Electric Field
By Consider a charge $q$ fixed at the point O. Let P be a point at a distance $r$ from O. The electric field of charge $q$ at the point P is given by \begin{align} \vec{E}=\frac{1}{4\pi\epsilon_0}\frac{q}{r^2} \hat{r} \end{align} where $\epsilon_0$ is permittivity of free space ($1/4\pi\epsilon_0=9\times{10}^{9}\;$ m/F) and $\hat{r}$ is the unit vector in the direction from O to P.
Principle of Superposition
The electric field of a system of fixed point charges is equal to the vector sum of the electric fields that would be created by each charge separately: \begin{align} \vec{E}=\sum \vec{E}_i=\frac{1}{4\pi\epsilon_0}\frac{q_i}{r_i^2}\hat{r}_i \end{align}
Electric field on the axis of a thin uniformly charged ring
A charge $q>0$ is uniformly distributed over a thin ring of radius $a$. The electric field $\vec{E}$ on the axis of the ring as a function of distance $x$ from its centre is given by, \begin{align} |\vec{E}|=\frac{q}{4\pi\epsilon_0} \frac{x}{(a^2+x^2)^{3/2}}. \end{align}
Electric field of a uniformly charged straight filament
A thin straight filament of length $2l$ is uniformly charged by a charge $q$. The field at a point separated by a distance $x$ from the midpoint of the filament and located symmetrically with respect to its ends is given by \begin{align} |\vec{E}|=\frac{q}{4\pi\epsilon_0 x} \frac{1}{\sqrt{l^2+x^2}}. \end{align}
Problems from IIT JEE
Problem (IIT JEE 2008): Consider a system of three charges $\frac{q}{3}$, $\frac{q}{3}$ and $-\frac{2q}{3}$ placed at points A, B and C, respectively, as shown in the figure. Take O to be the centre of the circle of radius $R$ and angle $\text{CAB}={60}\;\mathrm{degree}$.
- The electric field at point O is $\frac{q}{8\pi\epsilon_0 R^2}$ directed along the negative $x$-axis.
- The potential energy of the system is zero.
- The magnitude of the force between the charge C and B is $\frac{q^2}{54\pi\epsilon_0 R^2}$.
- The potential at point O is $\frac{q}{12\pi\epsilon_0 R}$.

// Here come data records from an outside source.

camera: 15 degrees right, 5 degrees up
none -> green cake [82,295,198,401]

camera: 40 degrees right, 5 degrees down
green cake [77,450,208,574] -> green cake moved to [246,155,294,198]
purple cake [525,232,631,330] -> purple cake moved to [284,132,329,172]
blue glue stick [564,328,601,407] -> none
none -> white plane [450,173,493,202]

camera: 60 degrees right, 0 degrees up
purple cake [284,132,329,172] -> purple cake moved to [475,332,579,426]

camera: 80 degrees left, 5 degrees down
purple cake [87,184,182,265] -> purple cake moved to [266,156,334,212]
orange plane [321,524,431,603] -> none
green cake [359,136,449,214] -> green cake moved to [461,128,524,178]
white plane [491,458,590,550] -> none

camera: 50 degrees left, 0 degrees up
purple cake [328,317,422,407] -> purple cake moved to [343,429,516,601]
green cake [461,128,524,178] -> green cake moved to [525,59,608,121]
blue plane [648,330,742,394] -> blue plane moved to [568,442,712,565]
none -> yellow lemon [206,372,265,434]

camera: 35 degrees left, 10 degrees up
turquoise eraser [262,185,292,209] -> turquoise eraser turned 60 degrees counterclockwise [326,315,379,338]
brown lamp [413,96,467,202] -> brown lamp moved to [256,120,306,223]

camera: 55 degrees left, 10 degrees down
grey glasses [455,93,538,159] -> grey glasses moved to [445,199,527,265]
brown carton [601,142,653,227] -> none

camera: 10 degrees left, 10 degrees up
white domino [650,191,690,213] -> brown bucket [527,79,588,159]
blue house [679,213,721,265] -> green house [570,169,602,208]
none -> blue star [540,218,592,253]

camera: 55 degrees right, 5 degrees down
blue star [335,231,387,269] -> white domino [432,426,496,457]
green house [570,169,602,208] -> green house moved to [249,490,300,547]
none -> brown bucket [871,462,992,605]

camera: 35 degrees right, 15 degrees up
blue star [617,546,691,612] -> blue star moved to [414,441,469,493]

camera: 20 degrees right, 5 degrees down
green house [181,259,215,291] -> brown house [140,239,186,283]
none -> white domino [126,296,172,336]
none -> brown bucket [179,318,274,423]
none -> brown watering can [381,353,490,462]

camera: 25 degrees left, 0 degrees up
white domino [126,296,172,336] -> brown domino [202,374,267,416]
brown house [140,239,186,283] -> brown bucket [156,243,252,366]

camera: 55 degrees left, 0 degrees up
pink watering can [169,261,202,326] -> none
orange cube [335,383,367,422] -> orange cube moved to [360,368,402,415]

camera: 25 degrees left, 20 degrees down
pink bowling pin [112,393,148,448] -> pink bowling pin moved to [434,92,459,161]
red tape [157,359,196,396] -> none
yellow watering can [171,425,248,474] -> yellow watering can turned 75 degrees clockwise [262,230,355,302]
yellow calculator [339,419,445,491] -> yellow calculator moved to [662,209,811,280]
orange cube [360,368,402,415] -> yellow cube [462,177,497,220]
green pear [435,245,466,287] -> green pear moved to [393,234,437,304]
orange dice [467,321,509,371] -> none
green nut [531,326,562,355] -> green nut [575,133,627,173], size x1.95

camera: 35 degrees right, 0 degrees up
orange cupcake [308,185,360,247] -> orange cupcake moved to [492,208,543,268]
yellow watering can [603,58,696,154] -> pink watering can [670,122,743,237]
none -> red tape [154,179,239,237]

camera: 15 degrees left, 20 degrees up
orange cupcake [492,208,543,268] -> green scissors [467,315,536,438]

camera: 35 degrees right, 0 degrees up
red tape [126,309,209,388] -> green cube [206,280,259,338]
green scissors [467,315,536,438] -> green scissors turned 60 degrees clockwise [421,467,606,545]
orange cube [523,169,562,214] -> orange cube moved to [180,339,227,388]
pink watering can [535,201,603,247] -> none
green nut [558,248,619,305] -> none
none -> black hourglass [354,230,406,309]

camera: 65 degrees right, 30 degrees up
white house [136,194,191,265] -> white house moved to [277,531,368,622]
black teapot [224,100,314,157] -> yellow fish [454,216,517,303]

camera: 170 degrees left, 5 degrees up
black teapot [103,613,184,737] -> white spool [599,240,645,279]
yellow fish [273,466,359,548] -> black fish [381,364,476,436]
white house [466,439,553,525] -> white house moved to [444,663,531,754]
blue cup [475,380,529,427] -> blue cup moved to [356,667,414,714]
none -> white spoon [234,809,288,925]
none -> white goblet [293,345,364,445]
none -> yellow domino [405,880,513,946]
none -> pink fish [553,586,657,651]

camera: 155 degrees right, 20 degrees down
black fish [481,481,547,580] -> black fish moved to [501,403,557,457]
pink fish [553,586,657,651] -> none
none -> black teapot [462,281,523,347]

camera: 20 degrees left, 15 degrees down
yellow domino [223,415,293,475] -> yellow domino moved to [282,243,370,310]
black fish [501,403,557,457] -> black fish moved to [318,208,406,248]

Solution: The charges at A, B, and C are $q_A=q/3$, $q_B=q/3$, and $q_C=-2q/3$. The electric field at O due to $q_A$ and $q_B$ is equal in magnitude but opposite in direction. Thus, resultant electric field at O is by the charge $q_C$ and it is given by \begin{alignat}{2} \vec{E}_O=-\frac{q}{6\pi\epsilon_0 R^2}\;\hat\imath. \nonumber \end{alignat} The triangle ABC is right-angled with $\angle A={60}\;\mathrm{deg}$, $\angle C={90}\;\mathrm{deg}$, and $r_\text{AB}=2R$. Thus, $r_\text{AC}=R$ and $r_\text{BC}=\sqrt{3}R$. The potential energy for given charge distribution is \begin{alignat}{2} U&=\frac{1}{4\pi\epsilon_0}\left[ \frac{q_A q_B}{r_\text{AB}}+\frac{q_A q_C}{r_\text{AC}}+\frac{q_B q_C}{r_\text{BC}}\right] \nonumber\\ &=\frac{1}{4\pi\epsilon_0} \left[\frac{q^2}{18R}-\frac{2q^2}{9R}-\frac{2q^2}{9\sqrt{3}R}\right]\neq 0. \nonumber \end{alignat} The magnitude of force between $q_C$ and $q_B$ is $F_\text{BC}=\frac{1}{4\pi\epsilon_0}\frac{q_B q_C}{r_\text{BC}^2}=\frac{q^2}{54\pi\epsilon_0 R^2}$. The potential at O is $V=\frac{1}{4\pi\epsilon_0}(q_A/R+q_B/R+q_C/R)=0$.